The model uses supervised fine-tuning to learn from these trajectories. It also includes tasks such as grounding, refusal training, and UI question-answering to improve element localization, prevent harmful actions, and reduce hallucinations.

Fara-7B interprets browser interactions through screenshots, while its internal reasoning and state history are stored as text. Using the latest screenshots together with a full record of previous actions, Fara-7B determines the next action and the required arguments, such as click-location coordinates.

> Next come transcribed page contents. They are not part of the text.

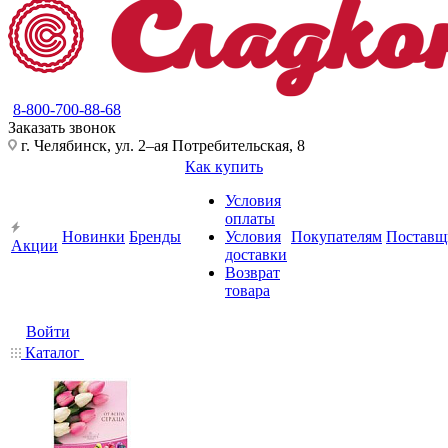
8-800-700-88-68
Заказать звонок
г. Челябинск, ул. 2–ая Потребительская, 8
Как купить
Условия
оплаты
Новинки
Бренды
Условия
Покупателям
Поставщ
Акции
доставки
Возврат
товара
Войти
Каталог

With only 7 billion parameters, Fara-7B achieves state-of-the-art performance for its size. It outperforms comparable models such as UI-TARS-1.5-7B on benchmarks including WebVoyager, where it reaches 73.5% accuracy, and WebTailBench, where it reaches 38.4%. It also remains competitive with much larger models such as GPT-4o.

Evaluating Fara-7B

The researchers evaluated Fara-7B on WebVoyager, Online-Mind2Web, and DeepShop. They also created their own benchmark called WebTailBench.

WebTailBench

WebTailBench includes 609 hand-verified tasks across 11 categories. These categories include shopping, flights, hotels, real estate, job applications, and multi-item shopping lists. The benchmark emphasizes realism by using high-traffic webpages and improves task diversity by covering underrepresented or missing scenarios in existing benchmarks, such as comparison shopping.

WebTailBench supports objective evaluation through goal-oriented tasks and a verification system aligned with human judgment. It also addresses task complexity through multi-step and cross-site challenges. The benchmark is designed for reproducible evaluations and is released together with its verification tools.

Running Fara-7B to Automate Computer Tasks

Training this 7-billion-parameter model required 64 H100 GPUs and 2.5 days. However, this article does not explain how to train Fara-7B from scratch. Instead, it shows how to run the model with Magnetic-UI, where a single H100 GPU server is sufficient.

Start by setting up a GPU-enabled server.

After the server is ready, copy the public IPv4 credentials and connect to it through SSH from your preferred code editor.

In the terminal, run the following commands:

python3 -m venv .venv
source .venv/bin/activate
pip install magentic-ui[fara]
vllm serve "microsoft/Fara-7B" --port 5001 --dtype auto

In your code editor, create a file named fara_config.yaml and paste the following configuration:

model_config_local_surfer: &client_surfer
  provider: OpenAIChatCompletionClient
  config:
    model: "microsoft/Fara-7B"
    base_url: http://localhost:5001/v1
    api_key: not-needed
    model_info:
      vision: true
      function_calling: true
      json_output: false
      family: "unknown" 
      structured_output: false
      multiple_system_messages: false

orchestrator_client: *client_surfer
coder_client: *client_surfer
web_surfer_client: *client_surfer
file_surfer_client: *client_surfer
action_guard_client: *client_surfer
model_client: *client_surfer

Then start Magnetic-UI with the Fara agent:

magentic-ui --fara --port 8081 --config fara_config.yaml 

Fara-7B produced the exact correct answer.

Final Thoughts

Fara-7B is an impressive model. High-quality synthetic data at scale can effectively address the data scarcity problem that has slowed the development of Computer Use Agents. This 7-billion-parameter model understands the world through screenshots and can complete complex, multi-step web tasks with state-of-the-art accuracy, giving it significant potential.

It will be interesting to see how progress in related areas of AI research, including computer use, code generation, inference optimization, and other active fields, influences adoption across scalable and high-impact products and use cases.